Le peu de temps, dû au manque de personnel, pour être près de résidents, est une règle dans la plupart des Ehpad. Au point que la toilette « tête main cul », à savoir une toilette limitée à ces trois endroits du corps, est connue par la quasi-totalité des travailleurs du secteur. J’ai travaillé dans d’autres maisons de retraites. La plupart du temps, nous avions 17 minutes pour chaque résident le matin. 17 minutes pour les réveiller, les lever, faire leur toilette, les raser et habiller ainsi que changer les draps. Dans ce métier, on finit sur les rotules, témoigne cette ancienne salariée.

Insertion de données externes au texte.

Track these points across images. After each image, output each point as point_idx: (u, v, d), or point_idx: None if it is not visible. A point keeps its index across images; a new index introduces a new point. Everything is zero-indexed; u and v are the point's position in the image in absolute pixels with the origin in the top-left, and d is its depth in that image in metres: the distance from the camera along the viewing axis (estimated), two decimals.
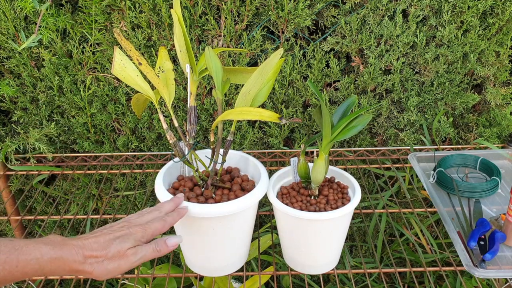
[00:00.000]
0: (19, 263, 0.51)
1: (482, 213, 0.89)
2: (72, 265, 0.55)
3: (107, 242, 0.57)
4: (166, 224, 0.64)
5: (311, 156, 1.05)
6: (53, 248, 0.54)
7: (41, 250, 0.53)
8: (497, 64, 1.10)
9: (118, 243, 0.58)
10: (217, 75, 0.70)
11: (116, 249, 0.57)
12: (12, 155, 1.10)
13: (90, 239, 0.57)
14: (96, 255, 0.56)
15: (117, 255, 0.57)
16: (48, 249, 0.53)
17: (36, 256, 0.52)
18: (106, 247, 0.57)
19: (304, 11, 1.02)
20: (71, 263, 0.54)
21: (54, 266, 0.54)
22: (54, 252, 0.54)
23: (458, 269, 0.82)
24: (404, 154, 1.13)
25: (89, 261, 0.56)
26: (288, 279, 1.24)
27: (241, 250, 0.78)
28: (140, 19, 1.04)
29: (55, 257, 0.54)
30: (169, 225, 0.64)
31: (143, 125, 1.16)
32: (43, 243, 0.54)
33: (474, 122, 1.16)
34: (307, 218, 0.70)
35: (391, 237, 1.31)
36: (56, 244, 0.55)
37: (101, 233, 0.59)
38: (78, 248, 0.55)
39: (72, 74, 1.10)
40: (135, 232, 0.60)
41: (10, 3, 1.02)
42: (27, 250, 0.52)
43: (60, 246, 0.55)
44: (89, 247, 0.56)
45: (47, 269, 0.53)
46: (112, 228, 0.61)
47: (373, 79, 1.09)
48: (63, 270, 0.55)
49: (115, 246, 0.57)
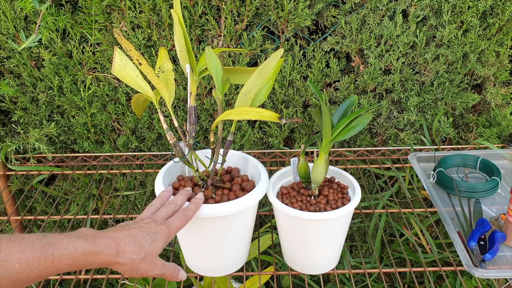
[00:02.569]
0: (54, 258, 0.50)
1: (482, 213, 0.89)
2: (105, 257, 0.54)
3: (140, 239, 0.57)
4: (187, 219, 0.63)
5: (311, 156, 1.05)
6: (87, 242, 0.53)
7: (75, 244, 0.51)
8: (497, 64, 1.10)
9: (151, 242, 0.57)
10: (217, 75, 0.70)
11: (149, 249, 0.57)
12: (12, 155, 1.10)
13: (124, 231, 0.57)
14: (129, 251, 0.55)
15: (149, 257, 0.57)
16: (82, 243, 0.52)
17: (70, 251, 0.51)
18: (139, 245, 0.56)
19: (304, 11, 1.02)
20: (105, 256, 0.54)
21: (88, 259, 0.53)
22: (88, 245, 0.52)
23: (458, 269, 0.82)
24: (404, 154, 1.13)
25: (121, 254, 0.55)
26: (288, 279, 1.24)
27: (241, 250, 0.78)
28: (140, 19, 1.04)
29: (89, 251, 0.52)
30: (189, 220, 0.63)
31: (143, 125, 1.16)
32: (77, 237, 0.53)
33: (474, 122, 1.16)
34: (307, 218, 0.70)
35: (391, 237, 1.31)
36: (89, 237, 0.54)
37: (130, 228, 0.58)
38: (112, 241, 0.55)
39: (72, 74, 1.10)
40: (161, 231, 0.59)
41: (10, 3, 1.02)
42: (61, 245, 0.51)
43: (93, 239, 0.54)
44: (123, 242, 0.55)
45: (81, 263, 0.52)
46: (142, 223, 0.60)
47: (373, 79, 1.09)
48: (96, 263, 0.54)
49: (148, 246, 0.57)
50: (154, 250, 0.57)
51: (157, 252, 0.57)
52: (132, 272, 0.57)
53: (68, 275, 0.86)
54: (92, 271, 0.85)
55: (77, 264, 0.52)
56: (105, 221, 1.29)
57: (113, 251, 0.54)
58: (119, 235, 0.56)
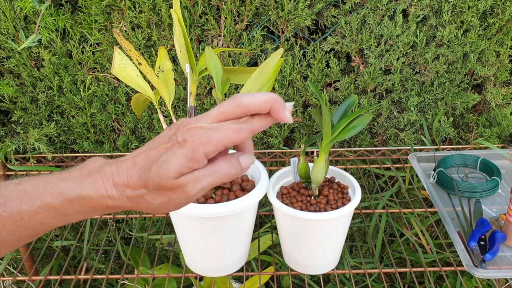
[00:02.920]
0: (22, 215, 0.39)
1: (482, 213, 0.89)
2: (102, 202, 0.40)
3: (146, 166, 0.40)
4: (243, 132, 0.40)
5: (311, 156, 1.05)
6: (70, 186, 0.40)
7: (53, 191, 0.40)
8: (497, 64, 1.10)
9: (160, 165, 0.39)
10: (217, 75, 0.70)
11: (159, 177, 0.39)
12: (11, 155, 1.10)
13: (128, 160, 0.41)
14: (132, 185, 0.40)
15: (161, 185, 0.39)
16: (64, 187, 0.40)
17: (45, 202, 0.39)
18: (142, 175, 0.40)
19: (304, 11, 1.02)
20: (99, 200, 0.40)
21: (76, 208, 0.40)
22: (70, 190, 0.40)
23: (458, 269, 0.82)
24: (404, 154, 1.13)
25: (126, 193, 0.40)
26: (288, 279, 1.24)
27: (241, 250, 0.78)
28: (140, 19, 1.04)
29: (71, 197, 0.40)
30: (248, 133, 0.40)
31: (143, 125, 1.16)
32: (61, 179, 0.40)
33: (474, 122, 1.16)
34: (307, 218, 0.70)
35: (391, 237, 1.31)
36: (77, 178, 0.41)
37: (143, 150, 0.41)
38: (107, 178, 0.40)
39: (72, 74, 1.10)
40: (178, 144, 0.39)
41: (10, 3, 1.02)
42: (34, 195, 0.39)
43: (81, 180, 0.40)
44: (122, 174, 0.40)
45: (68, 213, 0.40)
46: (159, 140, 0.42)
47: (373, 79, 1.09)
48: (94, 210, 0.41)
49: (156, 172, 0.39)
50: (164, 172, 0.38)
51: (169, 174, 0.38)
52: (150, 210, 0.41)
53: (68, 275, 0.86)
54: (92, 271, 0.85)
55: (65, 216, 0.40)
56: (105, 221, 1.29)
57: (110, 192, 0.40)
58: (120, 166, 0.41)
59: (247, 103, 0.39)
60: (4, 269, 1.08)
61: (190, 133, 0.39)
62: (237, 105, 0.40)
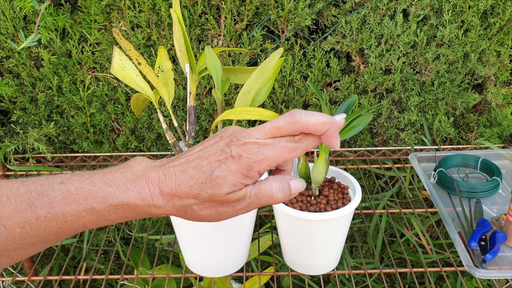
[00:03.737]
0: (66, 217, 0.38)
1: (483, 213, 0.89)
2: (147, 210, 0.39)
3: (198, 177, 0.39)
4: (297, 151, 0.40)
5: (311, 156, 1.04)
6: (115, 192, 0.39)
7: (98, 196, 0.39)
8: (498, 64, 1.09)
9: (215, 180, 0.38)
10: (217, 75, 0.69)
11: (213, 191, 0.38)
12: (11, 155, 1.10)
13: (177, 167, 0.40)
14: (181, 195, 0.39)
15: (213, 198, 0.39)
16: (109, 192, 0.39)
17: (90, 206, 0.39)
18: (194, 186, 0.39)
19: (304, 10, 1.01)
20: (144, 208, 0.39)
21: (120, 214, 0.39)
22: (115, 197, 0.39)
23: (458, 270, 0.82)
24: (405, 154, 1.13)
25: (173, 202, 0.39)
26: (288, 279, 1.24)
27: (241, 250, 0.78)
28: (139, 19, 1.04)
29: (116, 204, 0.39)
30: (301, 153, 0.40)
31: (142, 125, 1.16)
32: (106, 183, 0.39)
33: (475, 122, 1.16)
34: (307, 218, 0.70)
35: (392, 238, 1.31)
36: (122, 183, 0.39)
37: (193, 158, 0.40)
38: (154, 186, 0.39)
39: (71, 74, 1.10)
40: (231, 157, 0.39)
41: (9, 3, 1.02)
42: (79, 198, 0.38)
43: (126, 186, 0.39)
44: (170, 183, 0.39)
45: (111, 218, 0.40)
46: (211, 149, 0.40)
47: (373, 78, 1.09)
48: (137, 216, 0.40)
49: (210, 185, 0.38)
50: (219, 187, 0.38)
51: (224, 190, 0.39)
52: (195, 219, 0.41)
53: (67, 275, 0.85)
54: (92, 271, 0.85)
55: (107, 220, 0.40)
56: None
57: (156, 202, 0.39)
58: (168, 171, 0.39)
59: (306, 121, 0.39)
60: (3, 269, 1.08)
61: (245, 149, 0.38)
62: (294, 121, 0.39)
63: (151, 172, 0.40)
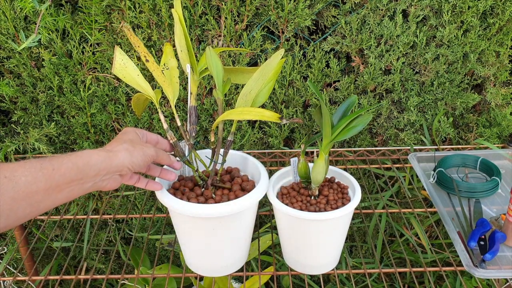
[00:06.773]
0: (53, 165, 0.54)
1: (482, 213, 0.89)
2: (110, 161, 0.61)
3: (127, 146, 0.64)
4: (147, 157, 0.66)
5: (311, 156, 1.05)
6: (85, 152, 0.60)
7: (72, 155, 0.58)
8: (497, 64, 1.10)
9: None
10: (218, 75, 0.70)
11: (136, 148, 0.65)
12: (12, 155, 1.10)
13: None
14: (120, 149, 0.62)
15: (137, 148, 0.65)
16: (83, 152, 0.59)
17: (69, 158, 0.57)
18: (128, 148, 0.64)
19: (304, 11, 1.02)
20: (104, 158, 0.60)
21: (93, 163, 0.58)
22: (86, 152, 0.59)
23: (458, 269, 0.82)
24: (404, 154, 1.13)
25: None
26: (288, 279, 1.24)
27: (241, 250, 0.78)
28: (140, 19, 1.04)
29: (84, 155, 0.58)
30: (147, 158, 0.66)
31: (143, 125, 1.16)
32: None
33: (474, 122, 1.16)
34: (307, 218, 0.70)
35: (391, 237, 1.31)
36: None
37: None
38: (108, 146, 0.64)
39: (72, 74, 1.10)
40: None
41: (10, 3, 1.02)
42: (60, 156, 0.57)
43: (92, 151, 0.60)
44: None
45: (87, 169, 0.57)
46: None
47: (373, 79, 1.09)
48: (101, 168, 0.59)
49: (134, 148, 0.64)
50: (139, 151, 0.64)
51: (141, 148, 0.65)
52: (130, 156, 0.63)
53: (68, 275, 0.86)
54: (92, 271, 0.85)
55: (81, 170, 0.56)
56: (105, 221, 1.29)
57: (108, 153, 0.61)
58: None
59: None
60: (4, 269, 1.08)
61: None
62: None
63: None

Cette maltraitance, les personnels des Ehpad ne peuvent bien sûr se résoudre à l’admettre. Lorsque l’on choisit une profession pour prendre soin des autres, c’est très dur de constater que l’on s’en occupe mal à cause d’un manque de personnel, explique Franck Houlgatte. Lorsqu’ils rentrent chez eux le soir, beaucoup se demandent si l’insuffisance d’attention portée à un résident n’aura pas des conséquences graves pour lui. Et nombreux quittent la profession pour partir dans l’industrie par exemple. Certes, ils n’y seront pas mieux payés mais au moins, ils n’auront plus ce genre de pensées le soir. Des salariés qui craignent aussi de faire l’objet d’une procédure pour maltraitance et négligence de la part de la direction. Car le plus souvent, lors de ces procédures, c’est bien le travailleur qui est pointé du doigt et non ses conditions de travail déplorables.

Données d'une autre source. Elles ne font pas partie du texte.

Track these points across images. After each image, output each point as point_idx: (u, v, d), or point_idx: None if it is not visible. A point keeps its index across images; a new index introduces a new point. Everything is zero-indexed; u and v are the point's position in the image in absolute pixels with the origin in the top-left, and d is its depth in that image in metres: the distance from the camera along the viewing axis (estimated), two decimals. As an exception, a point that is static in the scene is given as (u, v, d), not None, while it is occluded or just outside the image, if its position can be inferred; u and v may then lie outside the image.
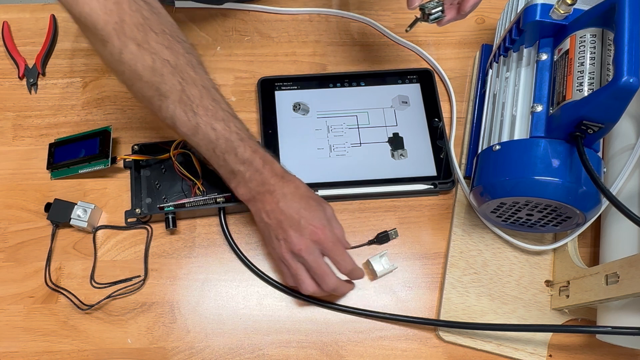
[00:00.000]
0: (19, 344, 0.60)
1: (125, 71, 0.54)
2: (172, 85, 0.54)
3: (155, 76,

Plus largement, analyse l’UNSFO, il faut repenser l’accueil et l’accompagnement des ainés sauf à accepter qu’ils subissent une fin de vie peu enviable. Cela signifie notamment, et alors que le privé prend une part grandissante dans le secteur des Ehpad, qu’il faut repenser les conditions de travail des personnels. Pour l’instant, celles-ci sont mauvaises, assorties d’une faible rémunération qui rend le métier peu attractif, et tout cela s’ajoutant à un manque évident d’effectifs. Les gens doivent garder en tête que leurs parents iront ou sont déjà dans des Ehpad. Et que, eux-mêmes, y résideront surement puisque c’est le modèle actuel. À eux de choisir quel modèle de société pour la fin de vie ils souhaitent, contextualise Franck Houlgatte.